César Rito Salinas
Sobre el hombro izquierdo, donde se carga al amor, el hombre luce un enorme tatuaje en forma de corazón partido en dos por una afilada jara.
En el primer segmento atravesado por aquel rudimentario mensajero de la muerte está escrita la letra X, en el segundo la R. El hombre porta con agrado su tatuaje de amor eterno. Sus señas generales, su documentación de viaje, sus documentos de marino, se complementan con la clara imagen de un tiburón perfectamente dibujado en el muslo derecho.
El escualo, feroz, navega con la dentadura de tres hileras dispuestas al ataque con buen tiempo, libre, hacia los mares de la ingle.

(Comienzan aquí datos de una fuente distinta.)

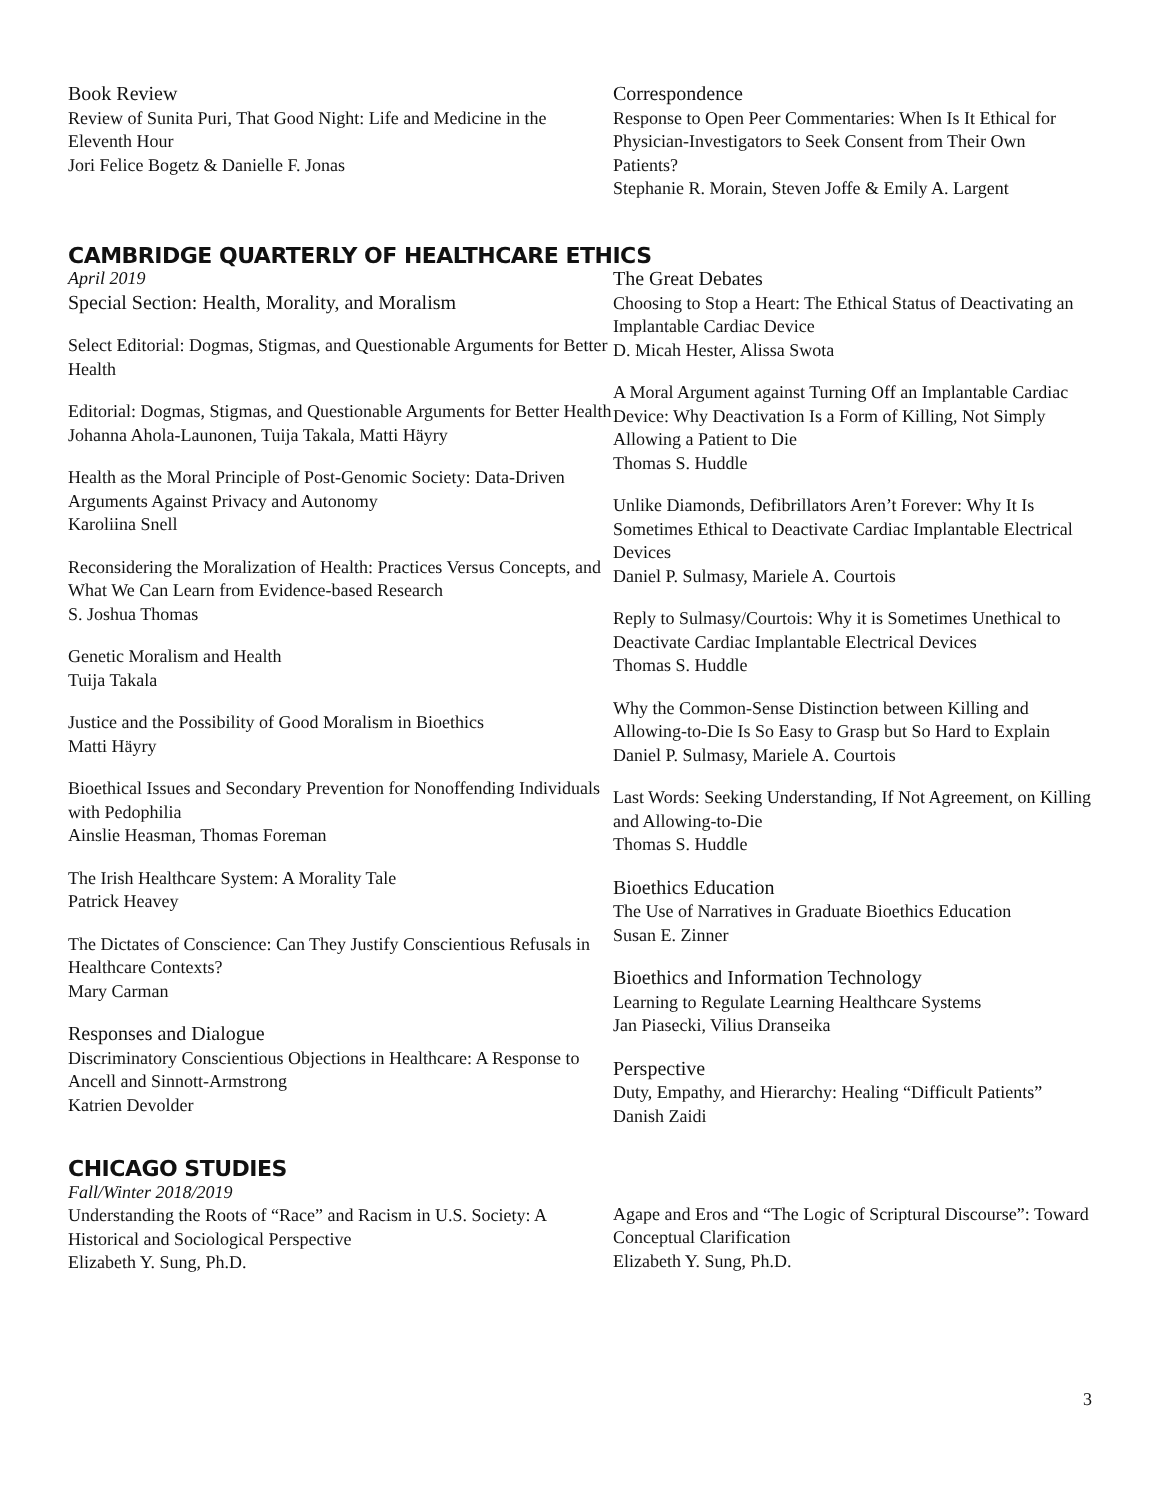Book Review
Review of Sunita Puri, That Good Night: Life and Medicine in the Eleventh Hour
Jori Felice Bogetz & Danielle F. Jonas
Correspondence
Response to Open Peer Commentaries: When Is It Ethical for Physician-Investigators to Seek Consent from Their Own Patients?
Stephanie R. Morain, Steven Joffe & Emily A. Largent
CAMBRIDGE QUARTERLY OF HEALTHCARE ETHICS
April 2019
Special Section: Health, Morality, and Moralism
Select Editorial: Dogmas, Stigmas, and Questionable Arguments for Better Health
Editorial: Dogmas, Stigmas, and Questionable Arguments for Better Health
Johanna Ahola-Launonen, Tuija Takala, Matti Häyry
Health as the Moral Principle of Post-Genomic Society: Data-Driven Arguments Against Privacy and Autonomy
Karoliina Snell
Reconsidering the Moralization of Health: Practices Versus Concepts, and What We Can Learn from Evidence-based Research
S. Joshua Thomas
Genetic Moralism and Health
Tuija Takala
Justice and the Possibility of Good Moralism in Bioethics
Matti Häyry
Bioethical Issues and Secondary Prevention for Nonoffending Individuals with Pedophilia
Ainslie Heasman, Thomas Foreman
The Irish Healthcare System: A Morality Tale
Patrick Heavey
The Dictates of Conscience: Can They Justify Conscientious Refusals in Healthcare Contexts?
Mary Carman
Responses and Dialogue
Discriminatory Conscientious Objections in Healthcare: A Response to Ancell and Sinnott-Armstrong
Katrien Devolder
The Great Debates
Choosing to Stop a Heart: The Ethical Status of Deactivating an Implantable Cardiac Device
D. Micah Hester, Alissa Swota
A Moral Argument against Turning Off an Implantable Cardiac Device: Why Deactivation Is a Form of Killing, Not Simply Allowing a Patient to Die
Thomas S. Huddle
Unlike Diamonds, Defibrillators Aren’t Forever: Why It Is Sometimes Ethical to Deactivate Cardiac Implantable Electrical Devices
Daniel P. Sulmasy, Mariele A. Courtois
Reply to Sulmasy/Courtois: Why it is Sometimes Unethical to Deactivate Cardiac Implantable Electrical Devices
Thomas S. Huddle
Why the Common-Sense Distinction between Killing and Allowing-to-Die Is So Easy to Grasp but So Hard to Explain
Daniel P. Sulmasy, Mariele A. Courtois
Last Words: Seeking Understanding, If Not Agreement, on Killing and Allowing-to-Die
Thomas S. Huddle
Bioethics Education
The Use of Narratives in Graduate Bioethics Education
Susan E. Zinner
Bioethics and Information Technology
Learning to Regulate Learning Healthcare Systems
Jan Piasecki, Vilius Dranseika
Perspective
Duty, Empathy, and Hierarchy: Healing “Difficult Patients”
Danish Zaidi
CHICAGO STUDIES
Fall/Winter 2018/2019
Understanding the Roots of “Race” and Racism in U.S. Society: A Historical and Sociological Perspective
Elizabeth Y. Sung, Ph.D.
Agape and Eros and “The Logic of Scriptural Discourse”: Toward Conceptual Clarification
Elizabeth Y. Sung, Ph.D.
3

Con estas señas particulares que le grabó en el cuerpo algún amor, el hombre bien sabe que regresará a su casa, que alguien lo traerá de vuelta, porque será identificado con suma claridad aunque lo agarre la borrasca, el mal tiempo, en el mar o la cantina o la muerte
Remedios. Con su primera semana de mal salario se compró un frasco de oloroso perfume, una pañoleta roja para amarrar sus cabellos, una blusa blanca. En su día de descanso se fue al puerto a recibir la brisa fresca del mar, y a reír con sus amigos marineros. Se ganaba la vida fregando trastos, pisos, lavando ropa ajena.
Doce horas de jornada, mal salario, alimento y unas cuantas monedas para el camión. Remedios tenía una hija que cuidaba su madre, en su pueblo.
El salario le alcanzaba para pagar el cuarto en el puerto. La comida la hacía en la casa donde prestaba sus servicios.
Era buena mujer, trabajadora. Era mala mujer, mala cabeza. No guardaba sus centavos. Los domingos se iba al muelle a recibir la brisa fresca del mar, a disfrutar de su amistad con los marineros y a que nadie la juzgara por la pañoleta roja en sus cabellos, su blusa blanca donde traslucían sus pezones y el cuerpo oloroso a perfume.